To give an update here. Angela has worked quite hard with CrossRef and we certainly have a way forward there. CrossRef supporting standards as a first class entity was a major reason for adopting them. The GA4GH technical team is looking at how to mint these identifiers and provide additional tooling to help GA4GH to create DOIs. What is still clear are issues around:

It's in this light I'd like to frame TASC's discussions. Certainly any resource wishing to mint DOIs via another method is welcomed to do so and GA4GH does not want to get in the way of this.

ajhpage commented 1 year ago

Hi all,

Right now we’re (I think) planning to add DOIs to each of the GA4GH.org pages that maps to a specific standard (eg., www.ga4gh.org/product/ga4gh-passports/) This page is intended to serve as a “one-stop-shop” for all things related to the standard, including past versions and associated documentation

I do wonder if we should also add to DOIs to the documentation page for each standard, and perhaps that would be suggestive of using predictable urls (eg., /passports, /passports-documentation, /passports-repository). But if CrossRef suggests obfuscation, they must have a good reason?

While I’m happy for groups to mint their own DOIs, I do think it would be wise to have some consistency across the suite. If we plan to mint DOIs for every standard and the WS does it independently, wouldn’t have two DOIs for the same thing be…less than desirable?

Signed, Learning As I Go

andrewyatz commented 1 year ago

Absolutely the requirements for DOIs are different depending on the part of the organisation you refer to. So the individual pages will make sense, but so would individual documents about standards and I think what TASC might be thinking about more than the top-level pages.

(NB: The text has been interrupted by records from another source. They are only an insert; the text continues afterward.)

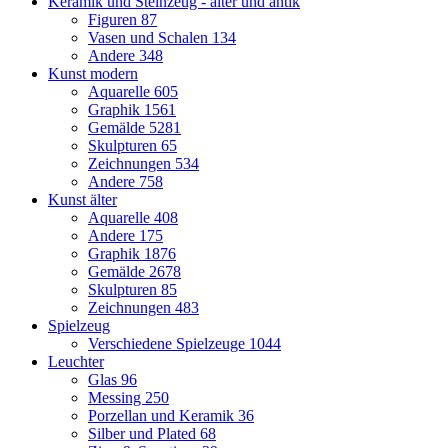
Keramik und Steinzeug - älter und antik
Figuren
87
Vasen und Schalen
134
Andere
348
Kunst modern
Aquarelle
605
Graphik
1561
Gemälde
5281
Skulpturen
65
Zeichnungen
534
Andere
758
Kunst älter
Aquarelle
408
Andere
175
Graphik
1876
Gemälde
2678
Skulpturen
85
Zeichnungen
483
Spielzeug
Verschiedene Spielzeuge
1044
Leuchter
Glas
96
Messing
250
Porzellan und Keramik
36
Silber und Plated
68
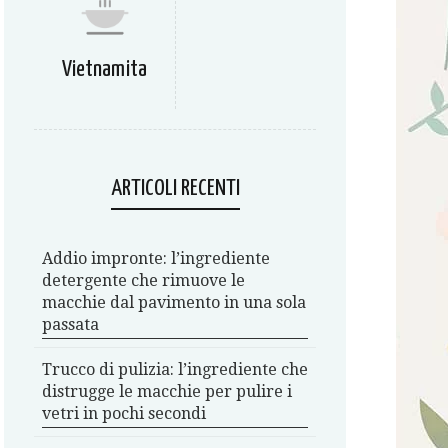
Vietnamita
ARTICOLI RECENTI
Addio impronte: l’ingrediente
detergente che rimuove le
macchie dal pavimento in una sola
passata
Trucco di pulizia: l’ingrediente che
distrugge le macchie per pulire i
vetri in pochi secondi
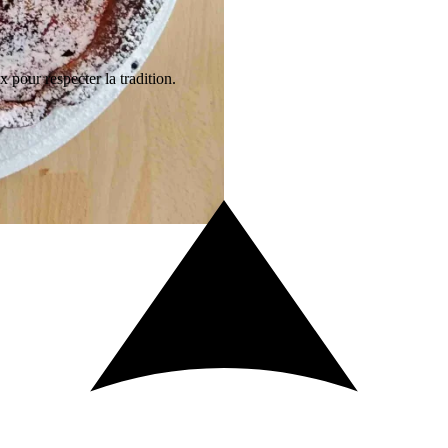
 pour respecter la tradition.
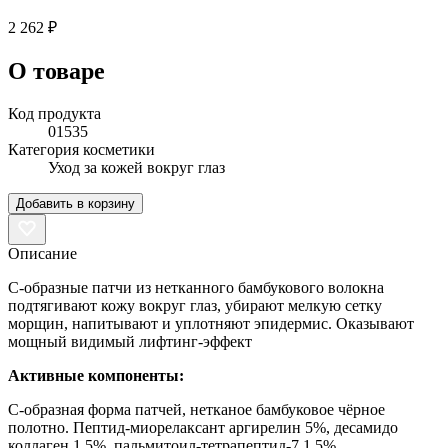
2 262 ₽
О товаре
Код продукта
01535
Категория косметики
Уход за кожей вокруг глаз
Добавить в корзину
Описание
С-образные патчи из нетканного бамбукового волокна
подтягивают кожу вокруг глаз, убирают мелкую сетку
морщин, напитывают и уплотняют эпидермис. Оказывают
мощный видимый лифтинг-эффект
Активные компоненты:
С-образная форма патчей, нетканое бамбуковое чёрное
полотно. Пептид-миорелаксант аргирелин 5%, десамидо
коллаген 1,5%, пальмитоил-тетрапептид-7 1,5%.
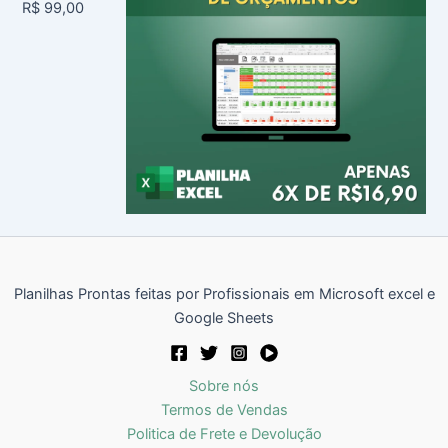
R$
99,00
Planilhas Prontas feitas por Profissionais em Microsoft excel e
Google Sheets
Sobre nós
Termos de Vendas
Politica de Frete e Devolução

To quote CrossRef though about their reasons:

Suffixes are best when they include short strings that are easily displayed and typed but are ‘dumb’ - meaning, the suffixes contains no readable information, including metadata. Keep suffixes short. This makes them easier to read and to re-type. Remember, DOIs will appear online and in print. Remember, DOIs are persistent and not subject to correction or deletion.

As for the multiple minting, it would potentially be confusing but not the end of the world. I was more suggesting it as a stop-gap until we get this CrossRef work off the ground :)

jkbonfield commented 1 year ago

A DOI to a standard page allows citing of the overall standard, but not citing a specific version in use which can sometimes be vital for reproducability. I think both have merit.

DOIs can have metadata attached, the most obvious being a URL, but this also permits authors. Having versions of specs with DOIs mean the authors that arrive later on can still get credit for their input to that specific version of a specification, which is why I feel DOIs to spec versions is important.